Hello (again) from Gregg C Levine Richard, according to a guide book for programming for the Evil Empire, that BIOS call, INT 15H AH=88H, which does mean AX=88H, since your using the high order byte for that call, does this, Get Extended Block Size. Upon return from the interrupt the AX register will contain the number of 1K blocks.
The book itself claims to be "The Programmers PC Sourcebook", but since its published by those guys, that's why I gave that introduction. In short, yes you do need to make it work. I don't know why yours is calling it, and the emulator does not. Is this on the native BIOS? I should think so.
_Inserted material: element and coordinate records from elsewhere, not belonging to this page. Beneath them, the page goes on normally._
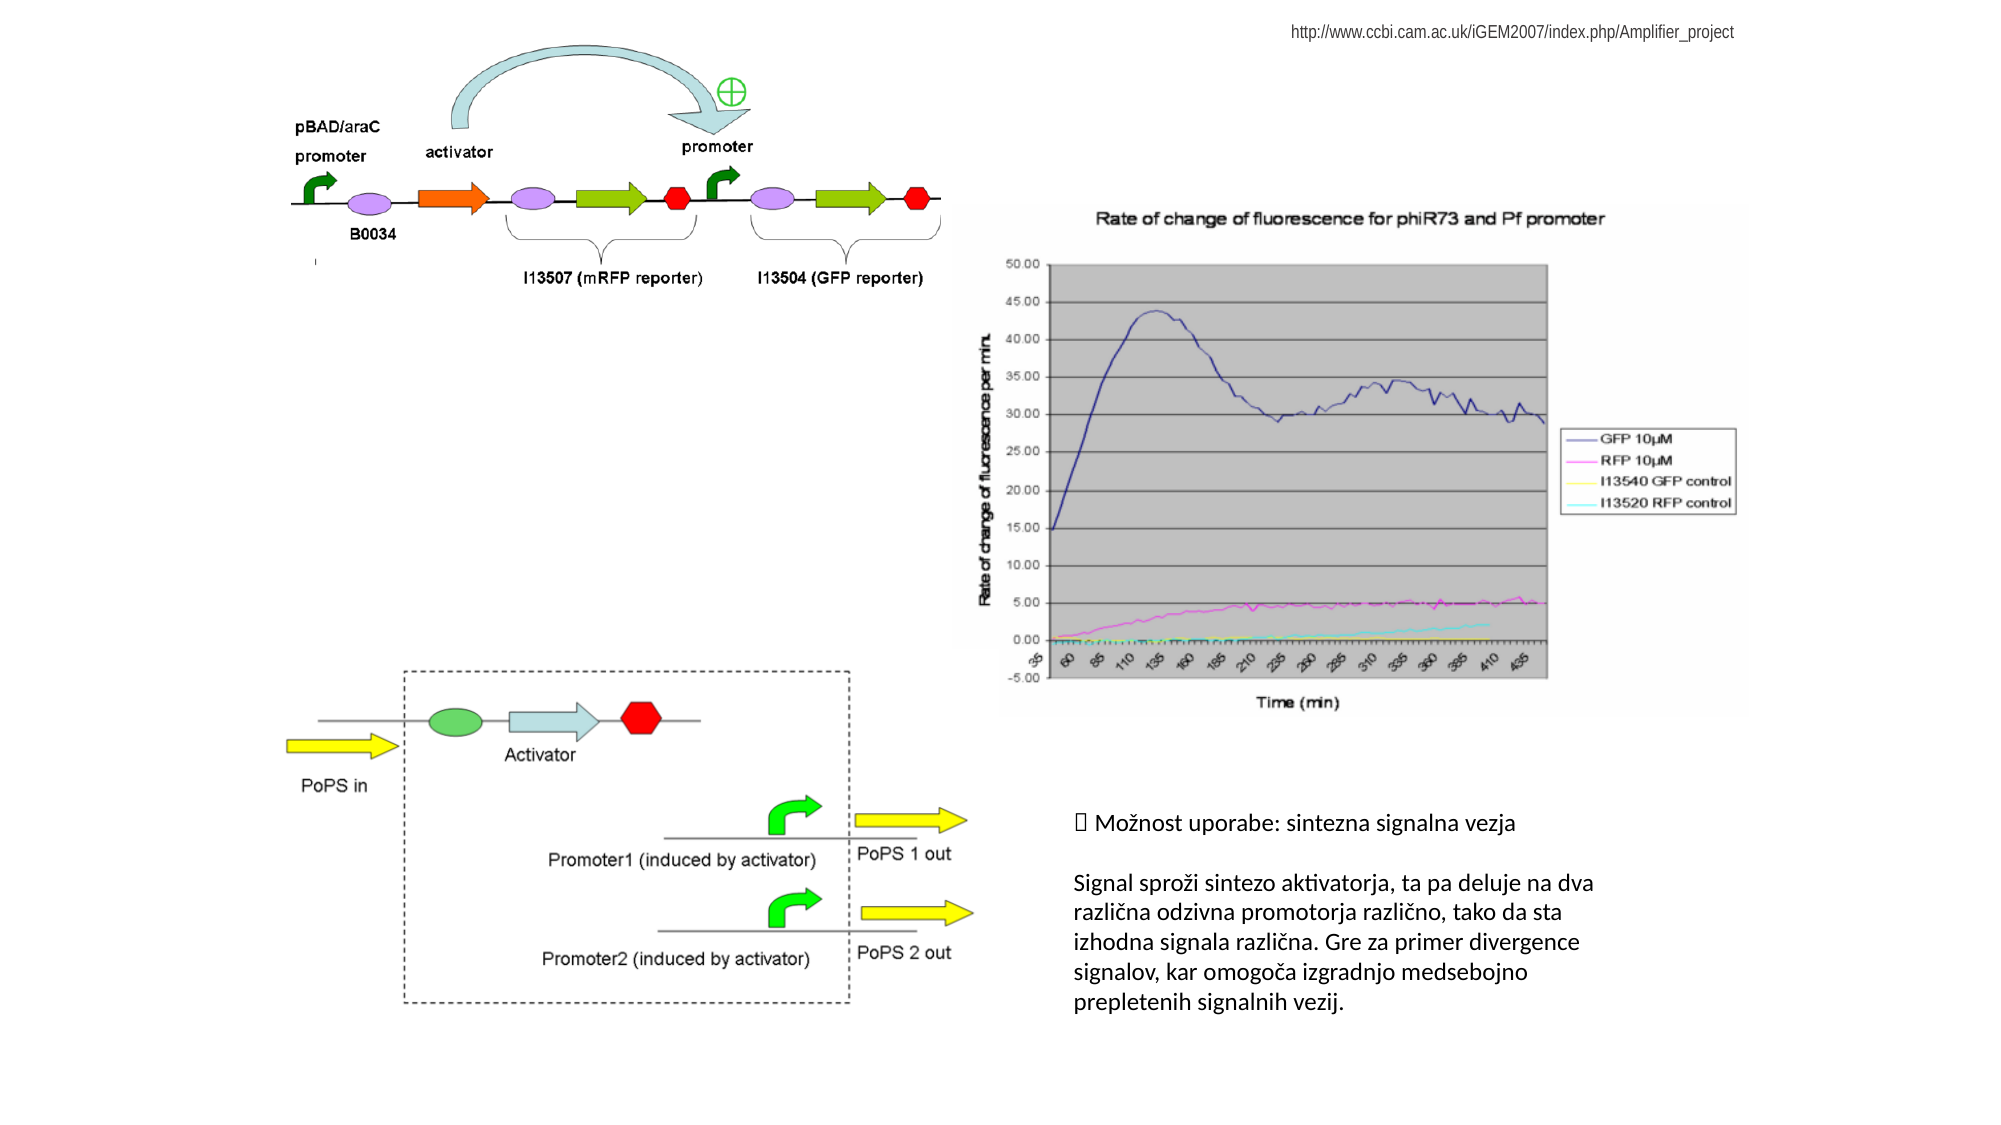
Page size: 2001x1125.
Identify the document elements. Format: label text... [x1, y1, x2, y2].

picture [291, 30, 941, 311]
picture [277, 204, 1749, 1027]
text_box  Možnost uporabe: sintezna signalna vezja Signal sproži sintezo aktivatorja, ta pa deluje na dva različna odzivna promotorja različno, tako da sta izhodna signala različna. Gre za primer divergence signalov, kar omogoča izgradnjo medsebojno prepletenih signalnih vezij. [1059, 798, 1650, 1024]
text_box http://www.ccbi.cam.ac.uk/iGEM2007/index.php/Amplifier_project [998, 11, 1749, 50]
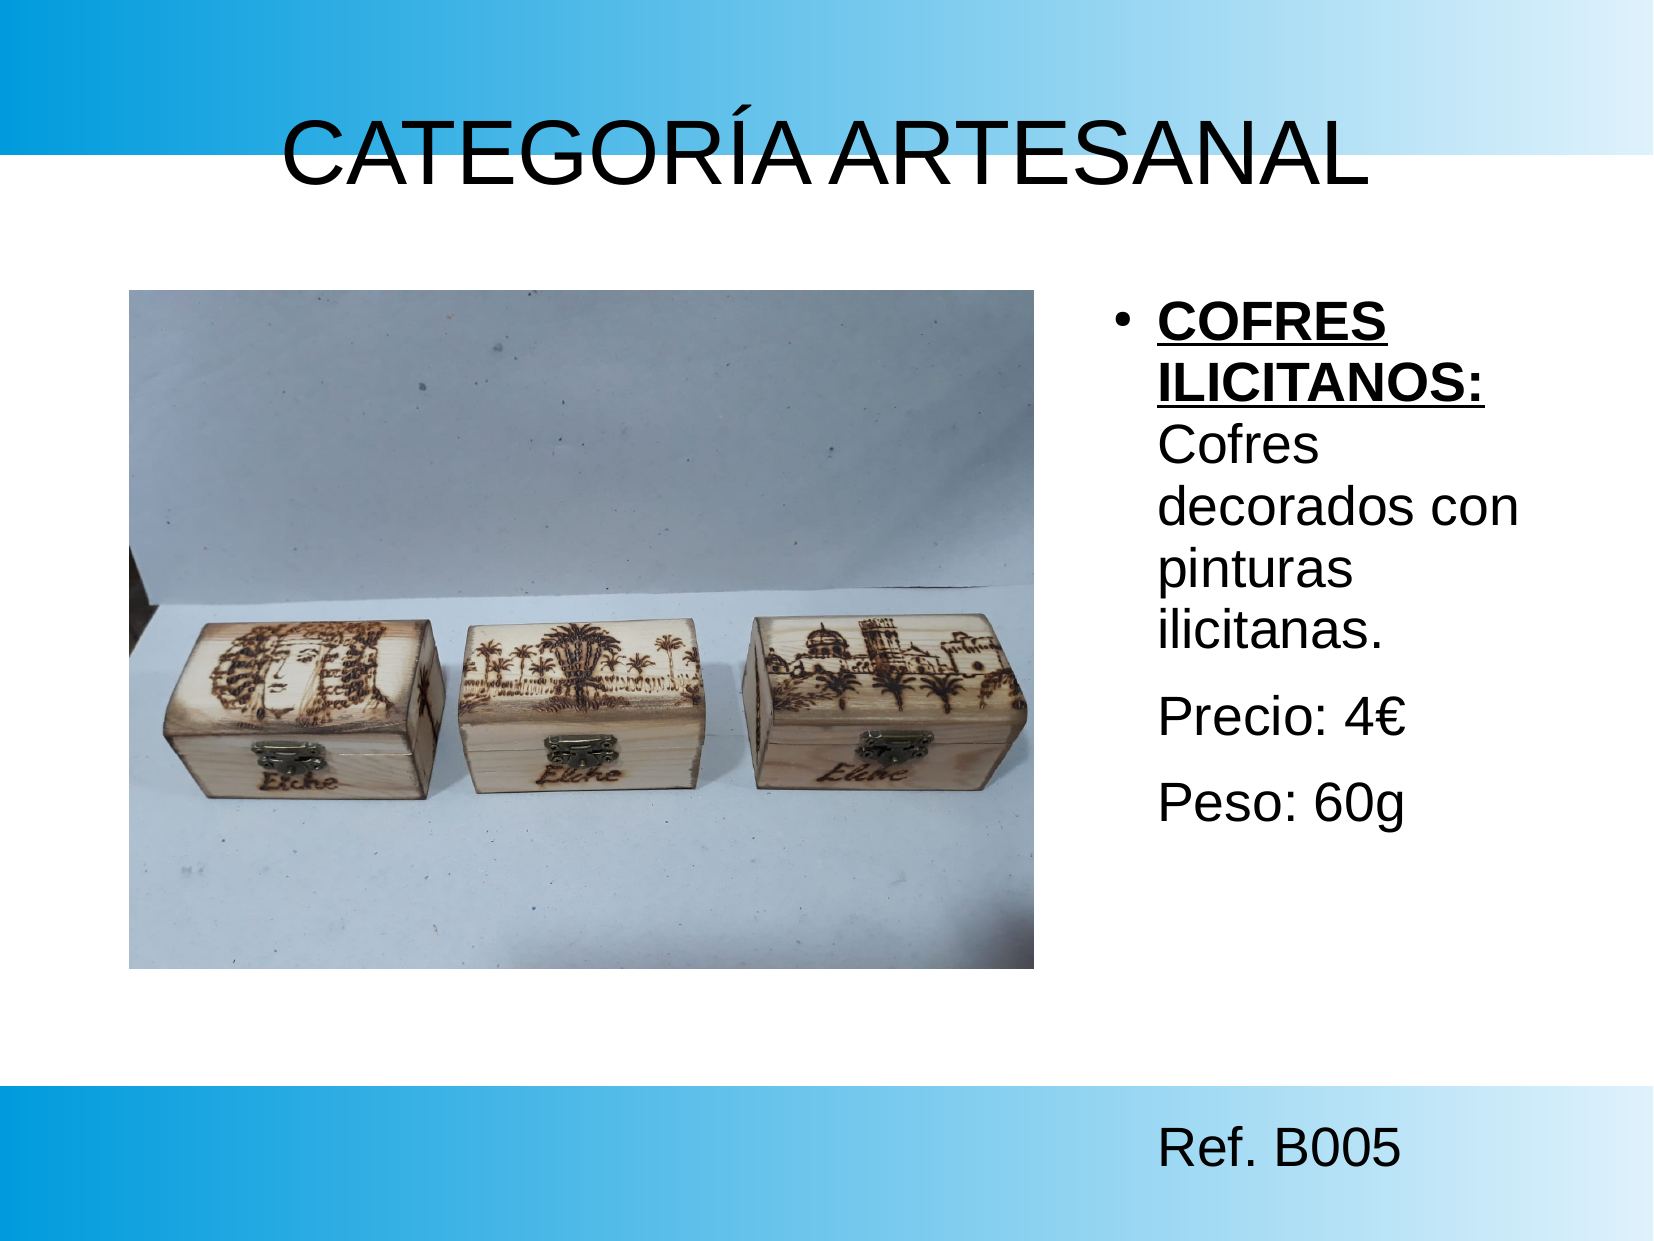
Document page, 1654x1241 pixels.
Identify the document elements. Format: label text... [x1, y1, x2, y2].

picture [129, 290, 1034, 969]
list COFRES ILICITANOS: Cofres decorados con pinturas ilicitanas. Precio: 4€ Peso: 60g Ref. B005 [1098, 290, 1571, 1182]
title CATEGORÍA ARTESANAL [82, 49, 1571, 257]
And is this for the video BIOS that lives on the card, or as a part of the VGA setup, as a whole? And I don't know why his interrupt list doesn't have it, its supposed to be extremely extensive. ------------------- Gregg C Levine hansolofalcon@worldnet.att.net ------------------------------------------------------------ "The Force will be with you...Always." Obi-Wan Kenobi "Use the Force, Luke." Obi-Wan Kenobi (This company dedicates this E-Mail to General Obi-Wan Kenobi ) (This company dedicates this E-Mail to Master Yoda )
-----Original Message----- From: linuxbios-admin@clustermatic.org [mailto:linuxbios- admin@clustermatic.org] On Behalf Of Richard Smith Sent: Wednesday, January 14, 2004 10:48 AM To: linuxbios@clustermatic.org Subject: Int 15 AX=b808
Anyone have a clue what Int 15 AX=b808 does? It's not in Ralph's
list
and none of the emulator code supports it.
My video bios is calling it so Im trying to determine if I can blow
it
off or if I actually have to make it work.